Purpose: To compare a newer device (CorVis ST, Oculus Inc.®) with the standard device (Ocular Response Analyzer (ORA, Reicherts®) in measuring in-vivo corneal biomechanical properties. Additionally, multiple regression analysis is used to evaluate potential influence factors (e.g. IOP, K-value, corneal thickness (CCT), axial length (AL), anterior chamber depth (ACD)).

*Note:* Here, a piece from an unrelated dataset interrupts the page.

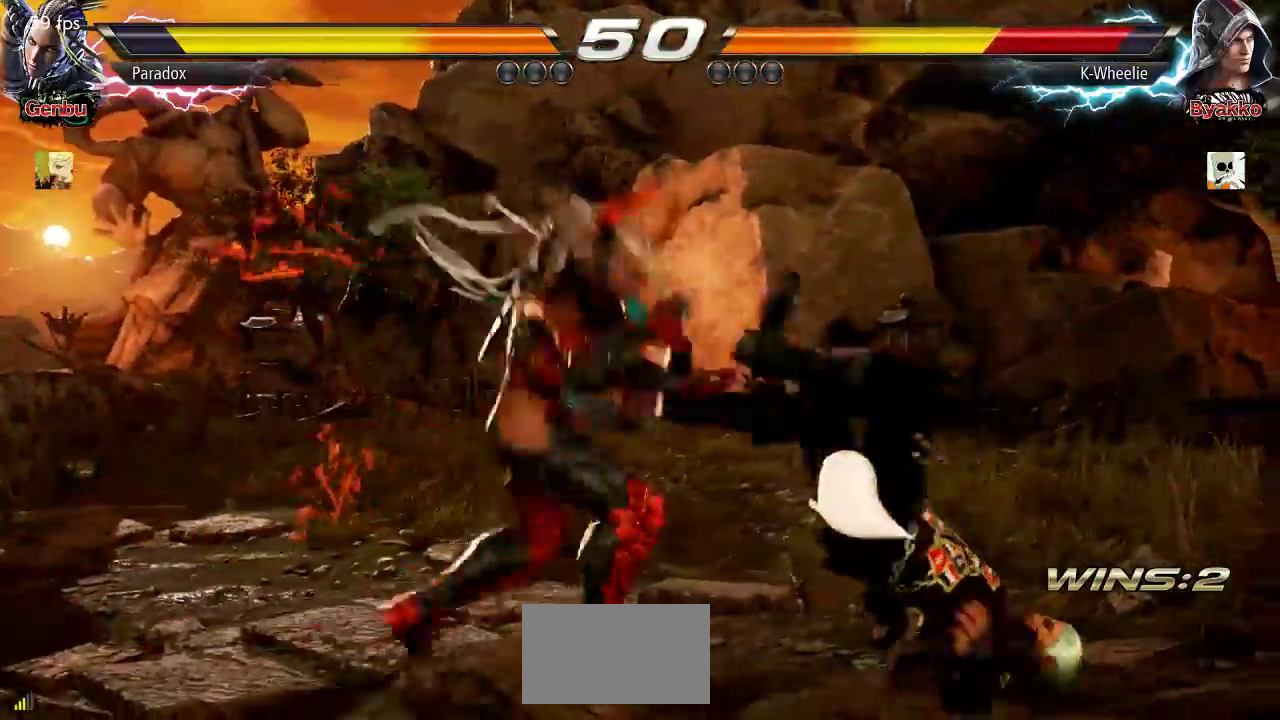
{"dt_ms": 500, "buttons": ["SQUARE"], "left_stick": "right"}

Methods: 65 eyes of 65 normal subjects were included in this prospective, randomized, observational study. Measurements by ORA, Corvis, Pentacam and IOL-master were randomly taken in all participants. Biomechanical parameters were taken by ORA: corneal hysteresis (CH) and corneal resistant factor (CRF) and by CorVis ST: deformation amplitude (DA), radius (R), and wing-distance (WD). Intraocular pressure was measured by GAT, ORA and Corvis. Pentacam (CCT, ACD) and IOL-Master (AL, K-value) were used to quantify anatomical status. SSPS®: T-test, intaraclass correlation coefficient, Pearmans correlation and multiple linear regression analysis were used for statistics.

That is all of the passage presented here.